Romagnano Sesia is a town and comune (municipality) of about 4,000 inhabitants in the Province of Novara in the Italian region Piedmont, located about 80 km northeast of Turin and about 25 km northwest of Novara.

Romagnano Sesia borders the following municipalities: Cavallirio, Fontaneto d'Agogna, Gattinara, Ghemme, Prato Sesia, and Serravalle Sesia.
Sights include the so-called "Cantina dei Santi" (Saints' cellar), which is a room which is the only remaining evidence of the ancient, powerful Benedictine monastery of S. Silano. The Cantina is completely painted with frescos dating back to the 15th century (Biblical story of David and King Saul).

==History==
The town already existed in the 1st century AD, when it constituted a path that connected the Novara area with Valsesia; its name derives from "Romana Mansio". Archaeological finds from the Roman era discovered during excavations testify to this ancient origin. The first historical document that mentions the town dates back to 882 when it - already belonging to the March of Ivrea - was donated by Charles the Fat to the bishop of Vercelli. Another document, dating back to 1008, testifies to the presence of a Benedictine abbey dedicated to San Silano (or Saint Silvan) who must have played an important role in the town's economic development. Only a few rooms remain of this ancient and glorious abbey, including the so-called Cellar of the Saints, which houses interesting frescoes from the 15th century.
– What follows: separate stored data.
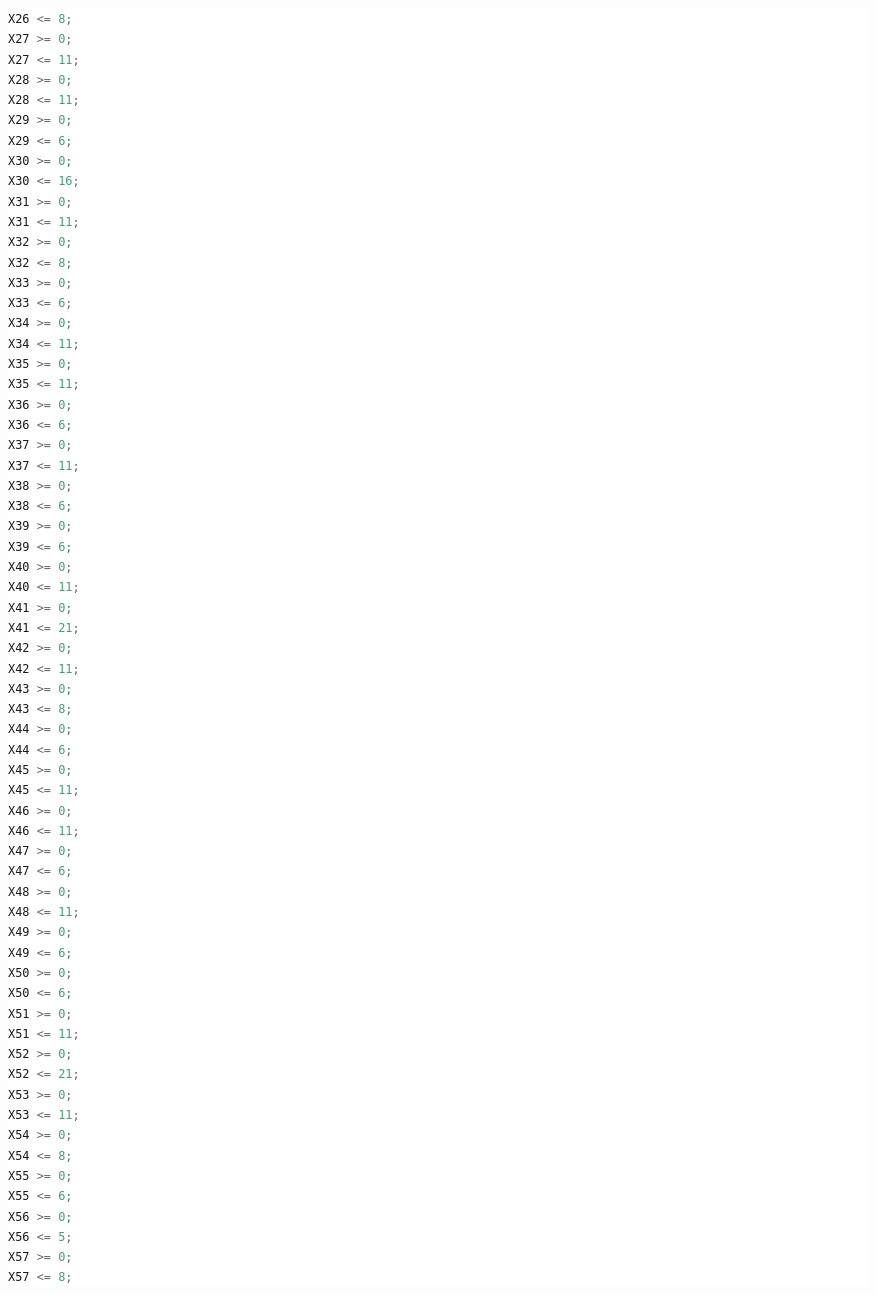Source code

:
 ```c
X26 <= 8;
X27 >= 0;
X27 <= 11;
X28 >= 0;
X28 <= 11;
X29 >= 0;
X29 <= 6;
X30 >= 0;
X30 <= 16;
X31 >= 0;
X31 <= 11;
X32 >= 0;
X32 <= 8;
X33 >= 0;
X33 <= 6;
X34 >= 0;
X34 <= 11;
X35 >= 0;
X35 <= 11;
X36 >= 0;
X36 <= 6;
X37 >= 0;
X37 <= 11;
X38 >= 0;
X38 <= 6;
X39 >= 0;
X39 <= 6;
X40 >= 0;
X40 <= 11;
X41 >= 0;
X41 <= 21;
X42 >= 0;
X42 <= 11;
X43 >= 0;
X43 <= 8;
X44 >= 0;
X44 <= 6;
X45 >= 0;
X45 <= 11;
X46 >= 0;
X46 <= 11;
X47 >= 0;
X47 <= 6;
X48 >= 0;
X48 <= 11;
X49 >= 0;
X49 <= 6;
X50 >= 0;
X50 <= 6;
X51 >= 0;
X51 <= 11;
X52 >= 0;
X52 <= 21;
X53 >= 0;
X53 <= 11;
X54 >= 0;
X54 <= 8;
X55 >= 0;
X55 <= 6;
X56 >= 0;
X56 <= 5;
X57 >= 0;
X57 <= 8;
```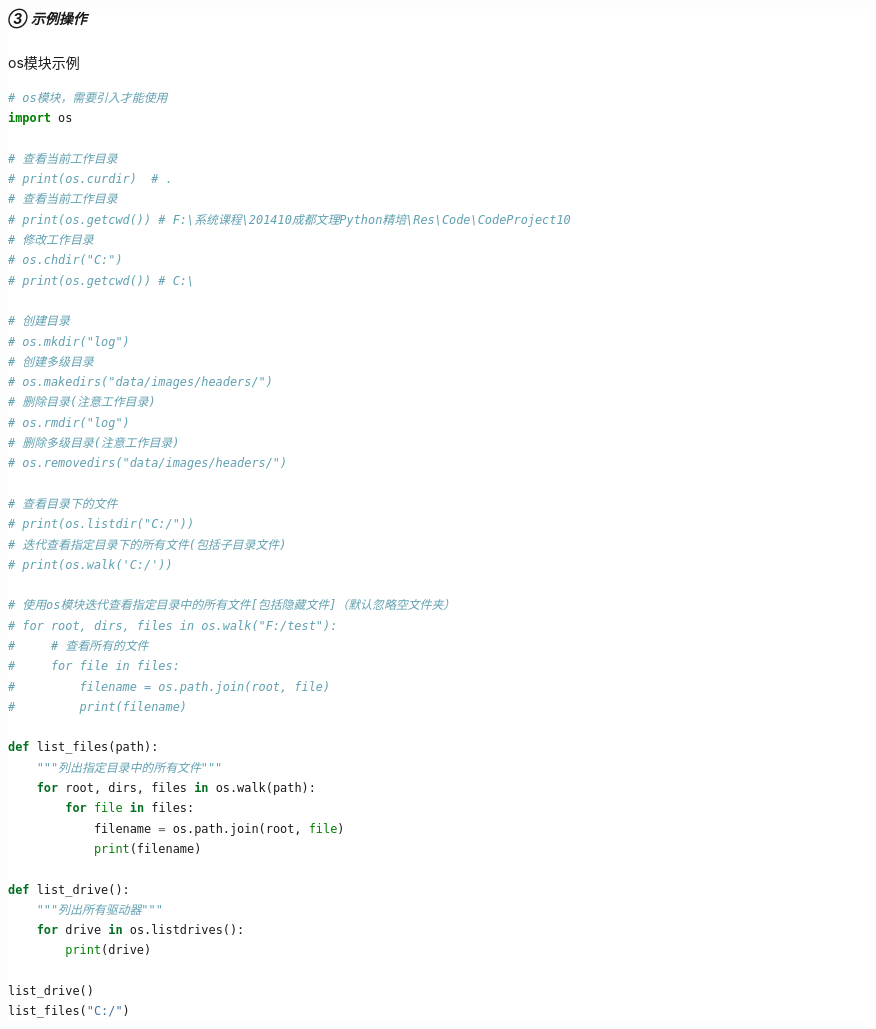 ##### ③ 示例操作

os模块示例

```python
# os模块，需要引入才能使用
import os

# 查看当前工作目录
# print(os.curdir)  # .
# 查看当前工作目录
# print(os.getcwd()) # F:\系统课程\201410成都文理Python精培\Res\Code\CodeProject10
# 修改工作目录
# os.chdir("C:")
# print(os.getcwd()) # C:\

# 创建目录
# os.mkdir("log")
# 创建多级目录
# os.makedirs("data/images/headers/")
# 删除目录(注意工作目录)
# os.rmdir("log")
# 删除多级目录(注意工作目录)
# os.removedirs("data/images/headers/")

# 查看目录下的文件
# print(os.listdir("C:/"))
# 迭代查看指定目录下的所有文件(包括子目录文件)
# print(os.walk('C:/'))

# 使用os模块迭代查看指定目录中的所有文件[包括隐藏文件]（默认忽略空文件夹）
# for root, dirs, files in os.walk("F:/test"):
#     # 查看所有的文件
#     for file in files:
#         filename = os.path.join(root, file)
#         print(filename)

def list_files(path):
    """列出指定目录中的所有文件"""
    for root, dirs, files in os.walk(path):
        for file in files:
            filename = os.path.join(root, file)
            print(filename)

def list_drive():
    """列出所有驱动器"""
    for drive in os.listdrives():
        print(drive)

list_drive()
list_files("C:/")
```
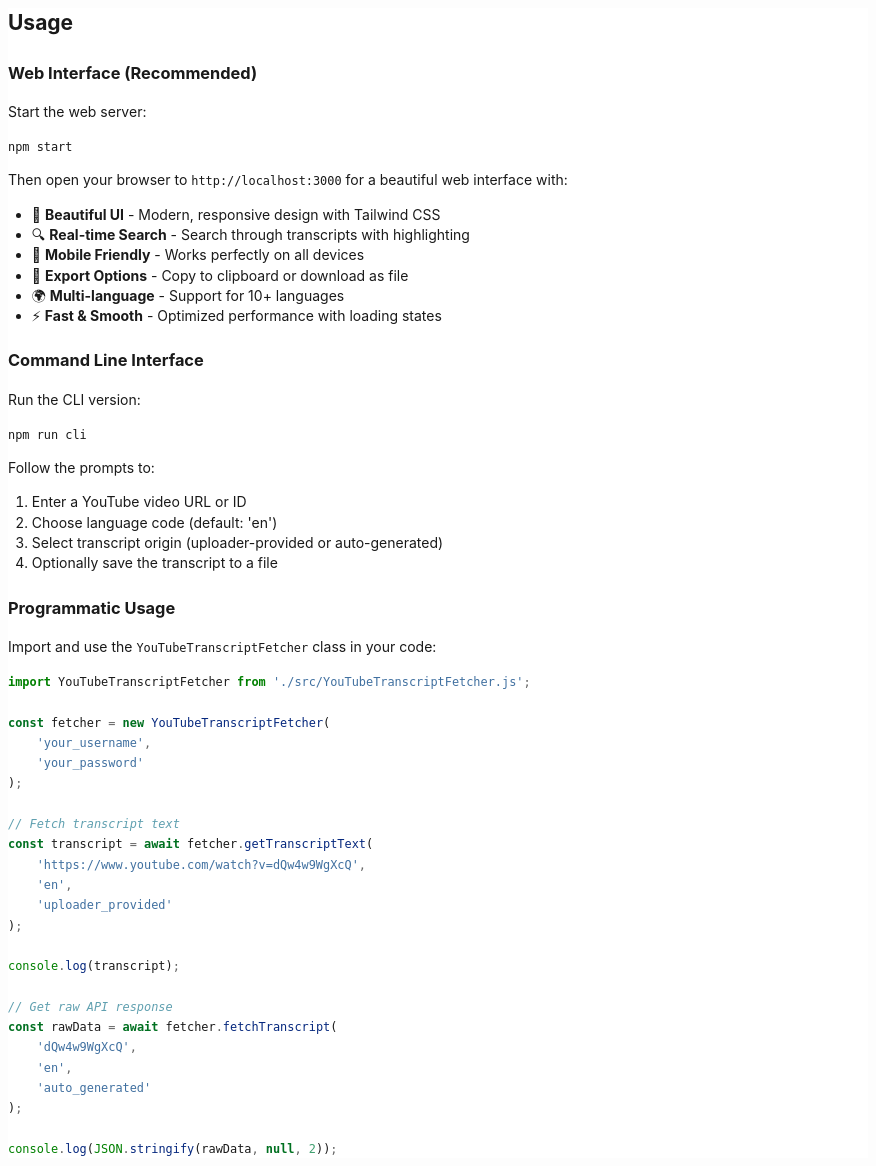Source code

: ## Usage

### Web Interface (Recommended)

Start the web server:

```bash
npm start
```

Then open your browser to `http://localhost:3000` for a beautiful web interface with:

- 🎨 **Beautiful UI** - Modern, responsive design with Tailwind CSS
- 🔍 **Real-time Search** - Search through transcripts with highlighting
- 📱 **Mobile Friendly** - Works perfectly on all devices
- 💾 **Export Options** - Copy to clipboard or download as file
- 🌍 **Multi-language** - Support for 10+ languages
- ⚡ **Fast & Smooth** - Optimized performance with loading states

### Command Line Interface

Run the CLI version:

```bash
npm run cli
```

Follow the prompts to:
1. Enter a YouTube video URL or ID
2. Choose language code (default: 'en')
3. Select transcript origin (uploader-provided or auto-generated)
4. Optionally save the transcript to a file

### Programmatic Usage

Import and use the `YouTubeTranscriptFetcher` class in your code:

```javascript
import YouTubeTranscriptFetcher from './src/YouTubeTranscriptFetcher.js';

const fetcher = new YouTubeTranscriptFetcher(
    'your_username',
    'your_password'
);

// Fetch transcript text
const transcript = await fetcher.getTranscriptText(
    'https://www.youtube.com/watch?v=dQw4w9WgXcQ',
    'en',
    'uploader_provided'
);

console.log(transcript);

// Get raw API response
const rawData = await fetcher.fetchTranscript(
    'dQw4w9WgXcQ',
    'en',
    'auto_generated'
);

console.log(JSON.stringify(rawData, null, 2));
```
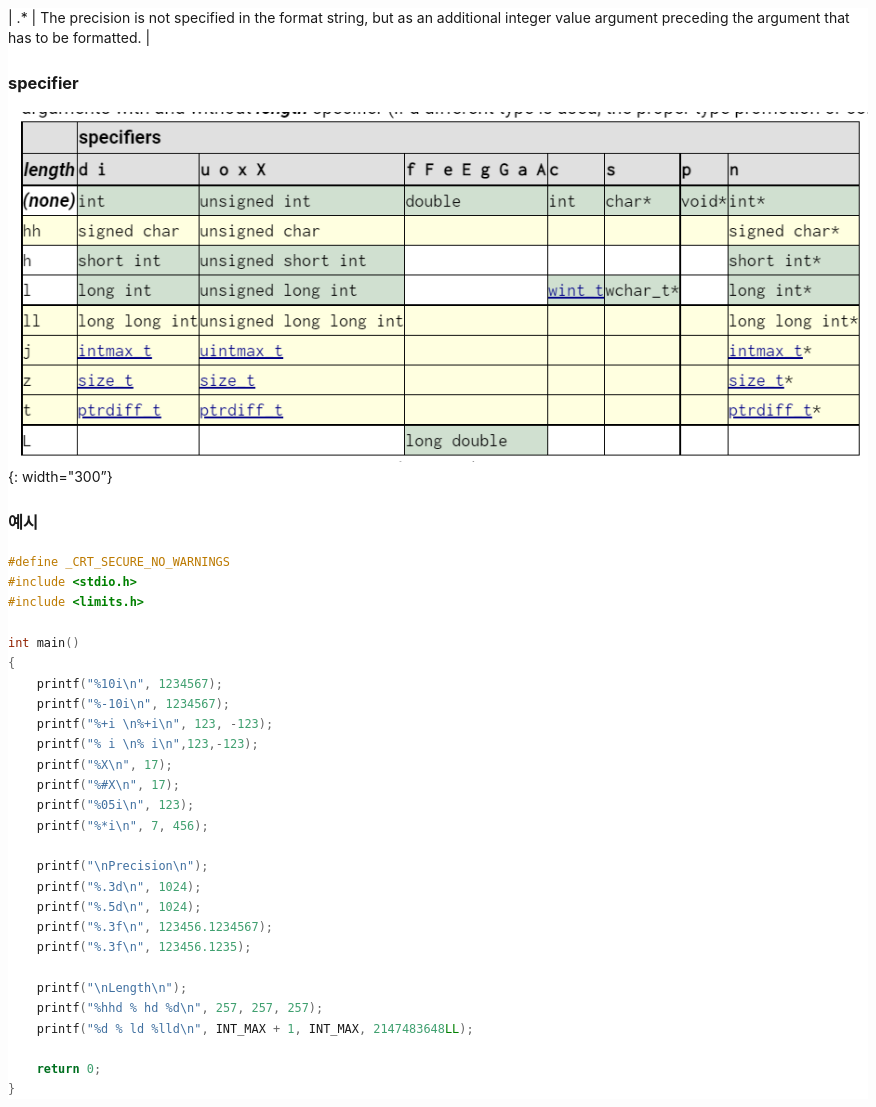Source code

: | .\*        | The precision is not specified in the format string, but as an additional integer value argument preceding the argument that has to be formatted.                                                                                                                                                                                                                                                                                                                                                                                                                                                                                                                                                                                                                                                    |

### specifier

![spectifier](./string/1.png){: width="300”}

### 예시

```c
#define _CRT_SECURE_NO_WARNINGS
#include <stdio.h>
#include <limits.h>

int main()
{
	printf("%10i\n", 1234567);
	printf("%-10i\n", 1234567);
	printf("%+i \n%+i\n", 123, -123);
	printf("% i \n% i\n",123,-123);
	printf("%X\n", 17);
	printf("%#X\n", 17);
	printf("%05i\n", 123);
	printf("%*i\n", 7, 456);

	printf("\nPrecision\n");
	printf("%.3d\n", 1024);
	printf("%.5d\n", 1024);
	printf("%.3f\n", 123456.1234567);
	printf("%.3f\n", 123456.1235);

	printf("\nLength\n");
	printf("%hhd % hd %d\n", 257, 257, 257);
	printf("%d % ld %lld\n", INT_MAX + 1, INT_MAX, 2147483648LL);

	return 0;
}
```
In 1198, the regency of Novara granted Romagnano the dignity of Burgus shortly afterward a castle was built there; of this construction, destroyed by French troops in 1477, the Praetorian Palace has been partially preserved, with an elegant rectangular tower (later raised in the second half of the 15th century). After that era a Borgo was created under the fiefdom of the Marquises of Romagnano; it then passed under the dominion of the Viscontis with whom it flourished economically. Disputed by many parties, being a borderland, the fiefdom of Di Romagnano family experienced a dense series of political changes, passing to various feudal families, from the Dal Pozzo of Vercelli, to the Borromeo, to the Ferrero-Fieschi.